THE DATA: Begin

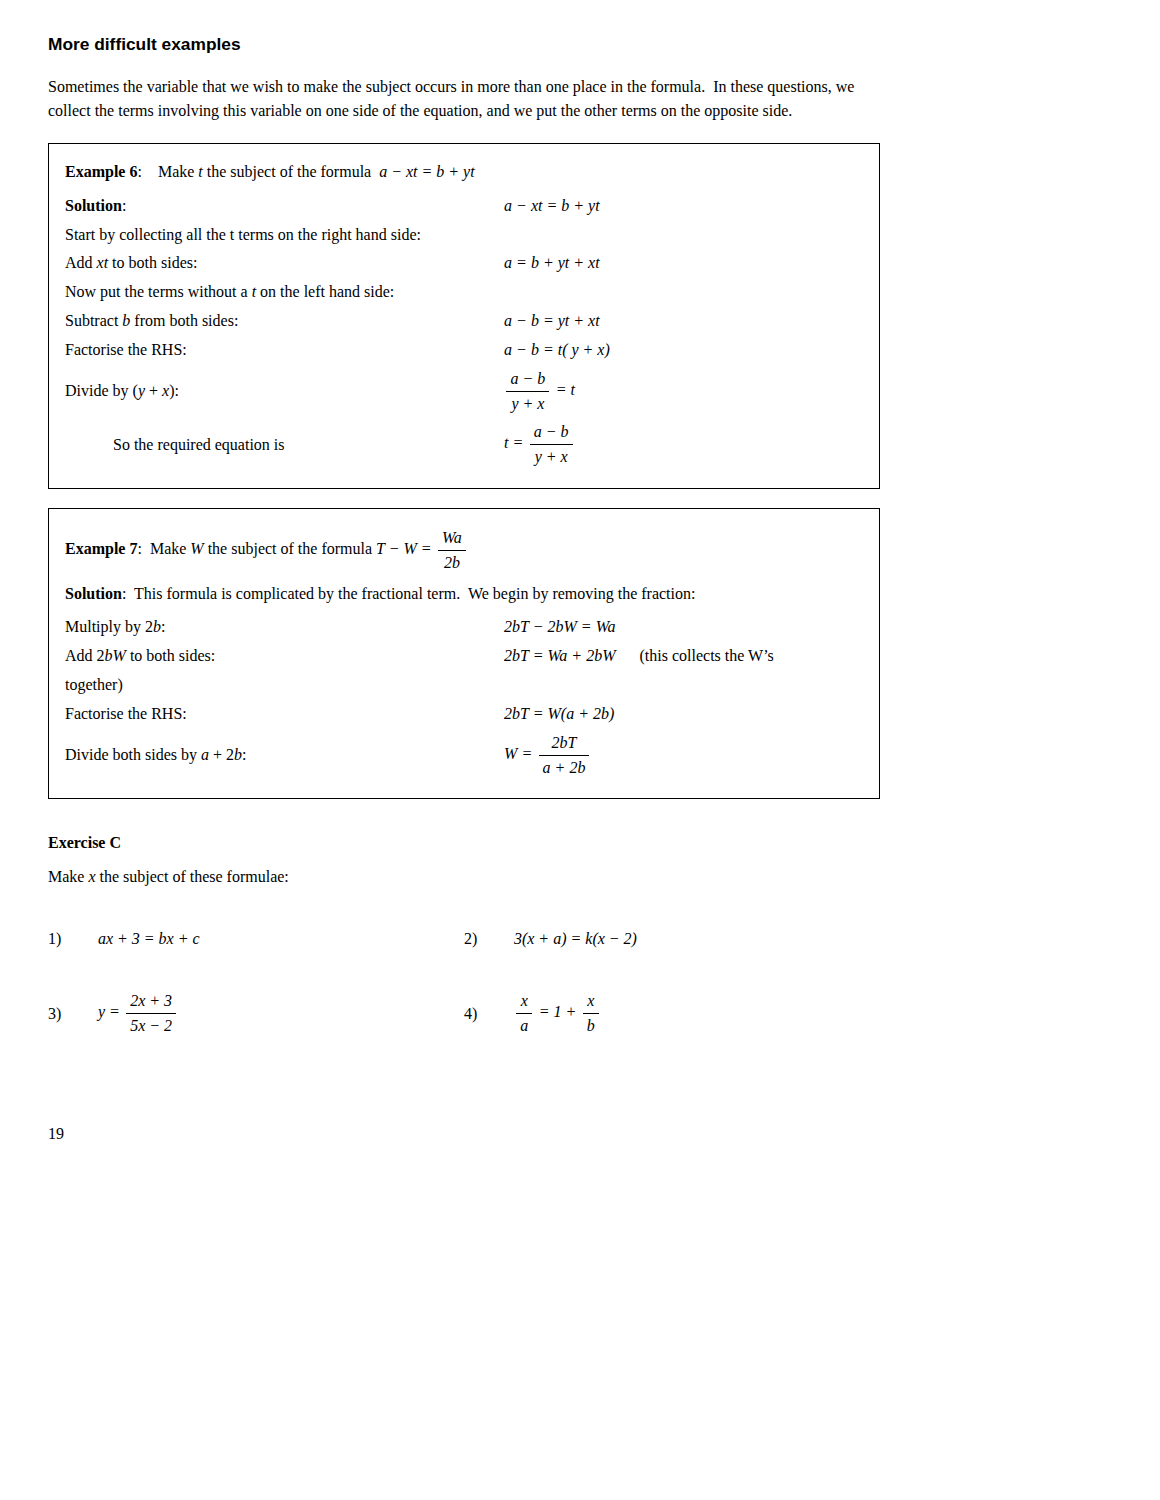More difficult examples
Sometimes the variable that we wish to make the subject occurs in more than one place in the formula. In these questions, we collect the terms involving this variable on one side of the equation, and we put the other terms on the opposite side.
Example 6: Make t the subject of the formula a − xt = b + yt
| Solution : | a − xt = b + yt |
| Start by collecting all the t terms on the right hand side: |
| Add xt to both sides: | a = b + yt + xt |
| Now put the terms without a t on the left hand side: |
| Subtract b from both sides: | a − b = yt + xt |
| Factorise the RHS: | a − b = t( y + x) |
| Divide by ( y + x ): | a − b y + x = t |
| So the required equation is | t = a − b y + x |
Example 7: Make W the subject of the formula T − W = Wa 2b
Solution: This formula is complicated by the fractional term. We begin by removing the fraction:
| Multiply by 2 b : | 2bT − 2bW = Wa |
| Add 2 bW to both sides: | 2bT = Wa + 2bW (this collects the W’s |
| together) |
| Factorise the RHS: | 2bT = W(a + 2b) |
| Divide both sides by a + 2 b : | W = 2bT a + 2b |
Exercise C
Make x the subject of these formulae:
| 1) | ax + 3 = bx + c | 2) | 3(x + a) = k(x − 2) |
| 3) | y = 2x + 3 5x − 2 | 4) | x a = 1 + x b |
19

THE DATA: End
THE DATA: Begin

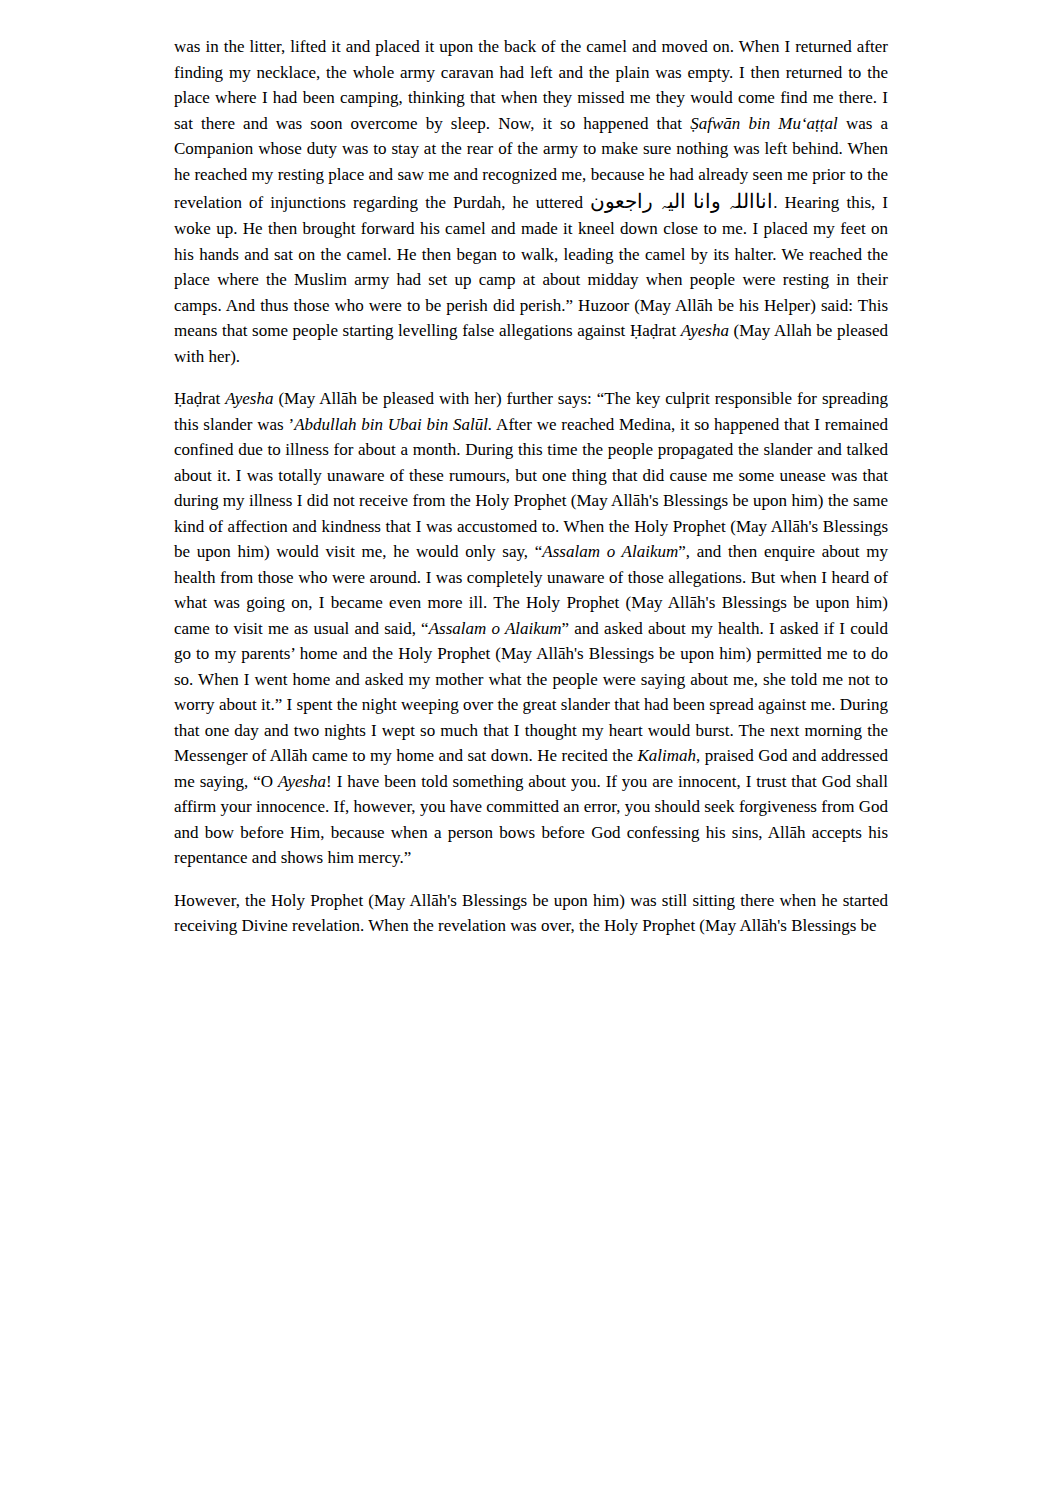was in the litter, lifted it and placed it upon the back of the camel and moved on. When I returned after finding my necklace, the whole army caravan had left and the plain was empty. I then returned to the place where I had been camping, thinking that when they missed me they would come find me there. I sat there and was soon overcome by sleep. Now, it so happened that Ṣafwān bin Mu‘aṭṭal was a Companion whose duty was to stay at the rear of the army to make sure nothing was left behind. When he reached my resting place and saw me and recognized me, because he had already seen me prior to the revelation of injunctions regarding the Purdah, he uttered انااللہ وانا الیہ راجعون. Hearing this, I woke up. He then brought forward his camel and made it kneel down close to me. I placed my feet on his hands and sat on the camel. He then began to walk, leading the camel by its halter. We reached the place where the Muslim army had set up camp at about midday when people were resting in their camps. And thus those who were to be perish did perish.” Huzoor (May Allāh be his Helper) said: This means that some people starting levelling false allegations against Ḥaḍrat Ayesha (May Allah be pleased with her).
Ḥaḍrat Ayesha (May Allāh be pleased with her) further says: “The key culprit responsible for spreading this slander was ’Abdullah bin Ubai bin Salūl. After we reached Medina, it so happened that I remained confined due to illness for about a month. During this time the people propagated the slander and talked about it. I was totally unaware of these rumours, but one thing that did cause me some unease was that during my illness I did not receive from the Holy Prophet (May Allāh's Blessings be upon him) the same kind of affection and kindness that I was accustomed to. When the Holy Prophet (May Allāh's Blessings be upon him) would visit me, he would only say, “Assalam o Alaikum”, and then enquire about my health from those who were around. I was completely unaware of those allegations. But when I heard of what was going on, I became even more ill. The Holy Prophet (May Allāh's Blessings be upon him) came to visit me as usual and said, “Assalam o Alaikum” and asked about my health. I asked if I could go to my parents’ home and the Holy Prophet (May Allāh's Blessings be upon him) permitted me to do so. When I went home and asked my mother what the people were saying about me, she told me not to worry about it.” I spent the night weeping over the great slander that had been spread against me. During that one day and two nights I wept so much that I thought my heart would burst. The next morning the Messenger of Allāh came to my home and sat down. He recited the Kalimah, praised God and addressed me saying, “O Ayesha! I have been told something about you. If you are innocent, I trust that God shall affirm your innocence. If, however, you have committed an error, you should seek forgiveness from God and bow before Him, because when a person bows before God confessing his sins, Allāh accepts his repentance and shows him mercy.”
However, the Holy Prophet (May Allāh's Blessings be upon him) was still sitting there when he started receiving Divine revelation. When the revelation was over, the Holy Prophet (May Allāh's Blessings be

THE DATA: End

TASK INSTRUCTIONS: Above are the records. Copy every line in them holding "terms".

COMPLETED EXERCISE:
Sometimes the variable that we wish to make the subject occurs in more than one place in the formula. In these questions, we collect the terms involving this variable on one side of the equation, and we put the other terms on the opposite side.
| Start by collecting all the t terms on the right hand side: |
| Now put the terms without a t on the left hand side: |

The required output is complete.